This recent news article from USA Today caught my eye tonight: USATODAY.com - Jury awards $11.3M over defamatory Internet posts

The law professor quoted in the article calls the result "astonishing". It certainly is at first, but I'm curious, and growingly concerned, about the consequences. Have you ever been defamed on the Internet? In my experience, defamation is a regular event, particularly on Usenet and to a lesser extent on the web message boards this case concerns. While this immediately raises concerns about the effect on the right to publicly criticise and the right to publicly voice opinions, they're secondary issues given the apparent lack of their treatment in the case. Instead, in so far as the article suggests, such issues were not even raised because the defendant could not afford to present a case. It appears (hopefully I'm reading too much into this) that the jury empathised with the only story that was presented, thereby awarding over $US10M.

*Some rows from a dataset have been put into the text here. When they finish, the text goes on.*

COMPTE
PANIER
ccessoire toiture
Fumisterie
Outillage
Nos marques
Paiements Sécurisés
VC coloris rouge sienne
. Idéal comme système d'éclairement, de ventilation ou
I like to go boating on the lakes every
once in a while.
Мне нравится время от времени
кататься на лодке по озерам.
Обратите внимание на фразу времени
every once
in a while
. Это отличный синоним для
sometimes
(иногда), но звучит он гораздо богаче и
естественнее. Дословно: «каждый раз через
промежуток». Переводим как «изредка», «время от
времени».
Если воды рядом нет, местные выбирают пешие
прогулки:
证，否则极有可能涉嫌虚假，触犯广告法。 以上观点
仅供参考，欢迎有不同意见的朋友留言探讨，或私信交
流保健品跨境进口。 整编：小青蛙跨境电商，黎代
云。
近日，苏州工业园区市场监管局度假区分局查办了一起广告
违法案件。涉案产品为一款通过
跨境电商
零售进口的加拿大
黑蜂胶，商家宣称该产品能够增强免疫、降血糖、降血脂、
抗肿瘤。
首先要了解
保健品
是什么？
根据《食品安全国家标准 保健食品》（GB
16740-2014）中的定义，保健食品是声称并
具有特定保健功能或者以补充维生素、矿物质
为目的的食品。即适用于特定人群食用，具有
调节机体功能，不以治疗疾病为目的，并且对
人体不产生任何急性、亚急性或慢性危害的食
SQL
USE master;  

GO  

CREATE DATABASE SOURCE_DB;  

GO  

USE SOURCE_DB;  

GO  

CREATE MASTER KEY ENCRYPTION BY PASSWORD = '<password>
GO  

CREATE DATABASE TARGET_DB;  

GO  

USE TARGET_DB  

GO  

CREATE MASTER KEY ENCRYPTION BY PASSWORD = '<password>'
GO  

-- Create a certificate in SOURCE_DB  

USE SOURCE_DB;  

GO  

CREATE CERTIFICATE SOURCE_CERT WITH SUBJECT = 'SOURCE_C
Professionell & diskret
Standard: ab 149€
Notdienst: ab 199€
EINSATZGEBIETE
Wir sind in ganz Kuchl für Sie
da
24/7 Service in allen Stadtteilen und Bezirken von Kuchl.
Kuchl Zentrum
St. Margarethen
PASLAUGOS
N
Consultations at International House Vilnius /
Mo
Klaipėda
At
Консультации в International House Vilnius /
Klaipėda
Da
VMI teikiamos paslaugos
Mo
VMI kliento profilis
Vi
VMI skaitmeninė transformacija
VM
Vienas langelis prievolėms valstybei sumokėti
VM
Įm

Is this not a scary prospect? That being sued for an amount beyond personal comprehension for publicly criticising another person online now has a precedent? Certainly, coordinated efforts to unfairly ruin a person's reputation are reprehensible, but the distinction of such an effort should not be made lightly. Nor should the burden of making that distinction be necessarily placed on the one making the criticisms.

Take for example (from the pool of many, many examples) my criticism of John Lane's recent behaviour in regards to aaNet. I made vilifying comments based on my experience and opinion, and attempted to share those points of view. It'd be a scary world indeed if that should require me to pay a court to defend my statements. Indeed, sites like NotGoodEnough would have some real trouble on their hands.

Certainly there are many anecdotal stories of luducrious legal cases from the States, of people sueing over trivial matters. In many cases, sensationalising and Chinese whispers has obscured the complexity and merit of the original case. Often an attempt to sue is mistaken for a successful attempt. Nonetheless, the fact that the Internet offers an incredibly transparent platform for law to creep over International borders, and the appearance of an article like this (where the lawsuit was indeed successful), is surely cause for concern.